I'm genuinely on the point of tears now. The attic is mid-refurb, but the water is going through to the daughter's bedroom below, which is all new.

When the roof was installed 1950s, they didn't cross batten, so the tiles are basically held on quite loose, and because we've been hammering away and having to fit steel etc, they've started knocking loose.

Try to get a roofer, good ******* luck. This is a problem I can only solve by throwing money at it.

I feel your pain

I live in a very oddball 1960's bungalow with a butterfly roof, the mid section is flat roofed in fibreglass.
It leaks.

The remaining pitched roof sections are concrete tiles which need replacing.
The roofer has been promissing to start for 9 months now.
 
I'm genuinely on the point of tears now. The attic is mid-refurb, but the water is going through to the daughter's bedroom below, which is all new.

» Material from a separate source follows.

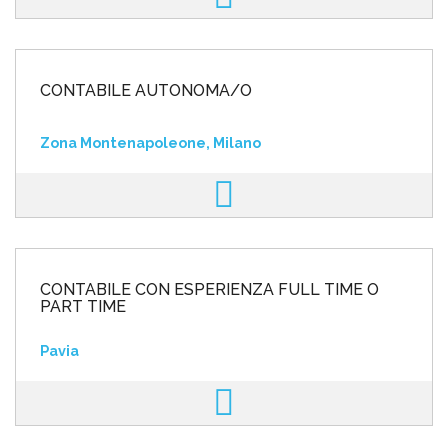
CONTABILE AUTONOMA/O
Zona Montenapoleone, Milano
CONTABILE CON ESPERIENZA FULL TIME O
PART TIME
Pavia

When the roof was installed 1950s, they didn't cross batten, so the tiles are basically held on quite loose, and because we've been hammering away and having to fit steel etc, they've started knocking loose.

Try to get a roofer, good ******* luck. This is a problem I can only solve by throwing money at it.
That sounds pretty miserable. Can you not throw the world's supply of sealant (or equivalent) up there in the leaking area as a temp fix? Or might that knacker things later on?

Is it dripping through in specific spots, or seeping through over a wider area?